* INSTRUCTION 1 *
Answer these questions about the system design summary:
(a) What course is the material drawn from?
(b) About what share of the interview time does the overall design take?
(c) How much coding is required in a system design interview?

* PASSAGE TO READ *

****************

[SD] Summary: System Design From Chapter 1 to Chapter 4

TL; DR

I started to focus on System Design recently. This blog series will record what I learn in a Q&A format. By the way, the material is from Grokking Modern System Design Interview for Engineers & Managers. In this article, I will summarise what I have learned from Chapter 1 to Chapter 4.

Q&A

How do you allocate time during a system design interview?

The system design interview is an iterative process. As a result, I will develop an overall design that takes about 80 percent of my time and a second iteration for improvements.

How are SDIs different from other interviews?

Like any other interview, we need to approach the systems design interviews strategically. SDIs are different from the coding interview. There’s rarely any coding required in this interview. An SDI takes place at a much higher level of abstraction. We must figure out the requirements and map them onto the computational components and the high-level communication protocols connecting these subsystems. The final answer doesn’t matter. What matters is the process and journey a good applicant takes through the interview.

How do we tackle a design question?

Here are the best practices:

  1. Ask the refining questions to solidify the requirements until we find it can be solved within the limited time.

    We should ensure that we’re solving the right problem. Often, it helps to divide the requirements into two groups:

    1. Requirements that the clients need directly.

****************

Extracted records:

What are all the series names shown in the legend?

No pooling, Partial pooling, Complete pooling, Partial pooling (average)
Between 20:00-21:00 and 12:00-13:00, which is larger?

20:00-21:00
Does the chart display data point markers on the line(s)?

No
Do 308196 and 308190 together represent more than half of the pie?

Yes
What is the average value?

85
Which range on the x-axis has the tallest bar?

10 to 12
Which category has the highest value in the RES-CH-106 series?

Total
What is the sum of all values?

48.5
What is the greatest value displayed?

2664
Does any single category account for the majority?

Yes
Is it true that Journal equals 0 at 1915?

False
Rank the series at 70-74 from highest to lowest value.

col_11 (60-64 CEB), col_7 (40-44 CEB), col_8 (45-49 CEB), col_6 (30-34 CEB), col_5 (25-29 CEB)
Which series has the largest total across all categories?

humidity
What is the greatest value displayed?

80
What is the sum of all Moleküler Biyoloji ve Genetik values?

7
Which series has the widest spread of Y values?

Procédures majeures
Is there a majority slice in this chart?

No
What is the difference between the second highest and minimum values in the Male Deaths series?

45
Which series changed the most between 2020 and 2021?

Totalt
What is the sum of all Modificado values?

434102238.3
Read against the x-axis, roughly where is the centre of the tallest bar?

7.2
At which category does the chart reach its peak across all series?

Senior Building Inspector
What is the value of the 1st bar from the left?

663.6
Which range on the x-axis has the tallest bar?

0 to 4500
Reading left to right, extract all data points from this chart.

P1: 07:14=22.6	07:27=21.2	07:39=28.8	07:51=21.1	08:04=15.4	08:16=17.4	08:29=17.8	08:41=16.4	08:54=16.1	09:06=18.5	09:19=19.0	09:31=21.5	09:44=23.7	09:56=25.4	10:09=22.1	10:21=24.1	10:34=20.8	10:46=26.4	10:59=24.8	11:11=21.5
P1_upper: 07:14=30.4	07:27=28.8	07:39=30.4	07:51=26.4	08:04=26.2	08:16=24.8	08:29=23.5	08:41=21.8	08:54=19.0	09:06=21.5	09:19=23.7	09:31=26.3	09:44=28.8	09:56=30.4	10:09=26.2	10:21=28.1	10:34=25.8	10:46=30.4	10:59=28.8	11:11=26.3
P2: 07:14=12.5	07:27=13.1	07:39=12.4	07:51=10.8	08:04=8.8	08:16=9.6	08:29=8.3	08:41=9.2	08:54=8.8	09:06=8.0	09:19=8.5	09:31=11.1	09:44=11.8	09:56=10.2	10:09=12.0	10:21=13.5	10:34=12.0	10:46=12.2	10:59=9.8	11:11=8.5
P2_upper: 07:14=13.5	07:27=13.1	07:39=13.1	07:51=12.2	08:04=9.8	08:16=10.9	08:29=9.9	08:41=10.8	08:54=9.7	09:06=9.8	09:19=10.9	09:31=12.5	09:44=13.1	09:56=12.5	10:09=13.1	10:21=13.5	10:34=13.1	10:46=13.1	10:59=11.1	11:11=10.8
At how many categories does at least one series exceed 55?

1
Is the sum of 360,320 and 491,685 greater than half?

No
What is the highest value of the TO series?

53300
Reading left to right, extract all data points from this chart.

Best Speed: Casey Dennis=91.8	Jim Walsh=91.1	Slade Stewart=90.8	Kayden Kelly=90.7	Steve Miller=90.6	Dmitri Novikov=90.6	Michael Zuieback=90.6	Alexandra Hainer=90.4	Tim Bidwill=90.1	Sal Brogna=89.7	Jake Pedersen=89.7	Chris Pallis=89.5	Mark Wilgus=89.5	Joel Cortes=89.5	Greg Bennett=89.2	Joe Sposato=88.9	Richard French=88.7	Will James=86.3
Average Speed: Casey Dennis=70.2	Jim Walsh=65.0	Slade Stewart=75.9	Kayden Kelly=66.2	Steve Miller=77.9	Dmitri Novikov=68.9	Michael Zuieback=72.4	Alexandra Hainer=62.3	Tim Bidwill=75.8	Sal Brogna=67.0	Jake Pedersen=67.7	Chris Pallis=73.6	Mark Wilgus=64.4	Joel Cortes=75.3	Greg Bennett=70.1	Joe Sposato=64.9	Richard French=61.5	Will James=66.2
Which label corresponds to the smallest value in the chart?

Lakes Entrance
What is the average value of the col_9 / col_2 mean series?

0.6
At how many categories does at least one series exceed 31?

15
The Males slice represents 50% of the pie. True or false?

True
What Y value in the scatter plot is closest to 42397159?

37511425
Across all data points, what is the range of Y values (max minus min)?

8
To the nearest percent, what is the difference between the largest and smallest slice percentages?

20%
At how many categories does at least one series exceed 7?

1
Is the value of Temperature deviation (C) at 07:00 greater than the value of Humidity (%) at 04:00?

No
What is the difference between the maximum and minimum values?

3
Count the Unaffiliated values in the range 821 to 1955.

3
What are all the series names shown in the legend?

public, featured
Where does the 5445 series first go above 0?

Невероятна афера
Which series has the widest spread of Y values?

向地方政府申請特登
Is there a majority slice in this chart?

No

****************

* INSTRUCTION 2 *
From the extracted records, write out the lines between the line holding "Lakes Entrance" and the line holding "Count the Unaffiliated", inclusive, word for word.

* TASK SOLUTION 1 *
(a) Grokking Modern System Design Interview for Engineers & Managers
(b) About 80 percent
(c) There's rarely any coding required.

* TASK SOLUTION 2 *
Lakes Entrance
What is the average value of the col_9 / col_2 mean series?

0.6
At how many categories does at least one series exceed 31?

15
The Males slice represents 50% of the pie. True or false?

True
What Y value in the scatter plot is closest to 42397159?

37511425
Across all data points, what is the range of Y values (max minus min)?

8
To the nearest percent, what is the difference between the largest and smallest slice percentages?

20%
At how many categories does at least one series exceed 7?

1
Is the value of Temperature deviation (C) at 07:00 greater than the value of Humidity (%) at 04:00?

No
What is the difference between the maximum and minimum values?

3
Count the Unaffiliated values in the range 821 to 1955.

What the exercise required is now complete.